Your instructions =
Copy the listing below, swapping "Menu" for "Nabídka" and changing nothing else. Leave out the pictures.

Input data =
★ ★ ★ ★ ★
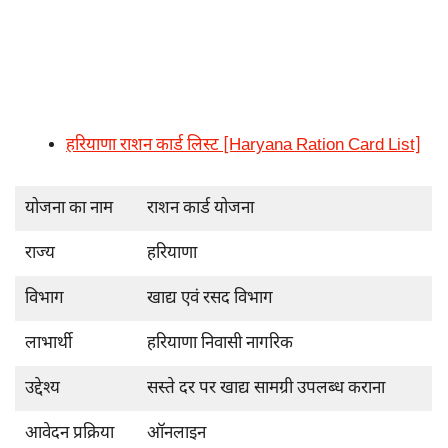
हरियाणा राशन कार्ड लिस्ट [Haryana Ration Card List]
योजना का नाम
राशन कार्ड योजना
राज्य
हरियाणा
विभाग
खाद्य एवं रसद विभाग
लाभार्थी
हरियाणा निवासी नागरिक
उद्देश्य
सस्ते दर पर खाद्य सामग्री उपलब्ध कराना
आवेदन प्रक्रिया
ऑनलाइन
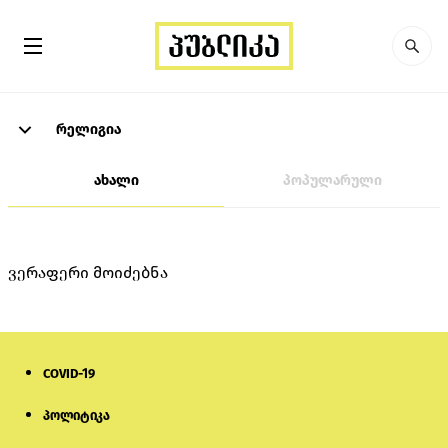
რელიგია
ახალი
პოპულარული
ვერაფერი მოიძებნა
COVID-19
პოლიტიკა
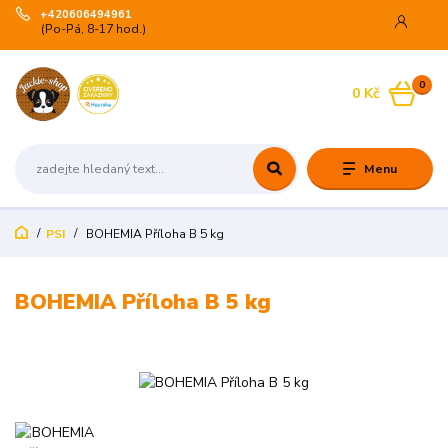
+420606494961
(Po-Pá, 8-17 hod.)
0
0 Kč
Menu
PSI
BOHEMIA Příloha B 5 kg
BOHEMIA Příloha B 5 kg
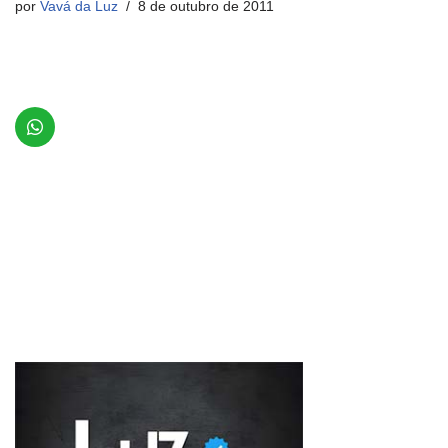
por
Vavá da Luz
8 de outubro de 2011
★ ★ ★ ★ ★
Solution to the exercise =
हरियाणा राशन कार्ड लिस्ट [Haryana Ration Card List]
योजना का नाम
राशन कार्ड योजना
राज्य
हरियाणा
विभाग
खाद्य एवं रसद विभाग
लाभार्थी
हरियाणा निवासी नागरिक
उद्देश्य
सस्ते दर पर खाद्य सामग्री उपलब्ध कराना
आवेदन प्रक्रिया
ऑनलाइन
რელიგია
ახალი
პოპულარული
ვერაფერი მოიძებნა
COVID-19
პოლიტიკა
+420606494961
(Po-Pá, 8-17 hod.)
0
0 Kč
Nabídka
PSI
BOHEMIA Příloha B 5 kg
BOHEMIA Příloha B 5 kg
por
Vavá da Luz
8 de outubro de 2011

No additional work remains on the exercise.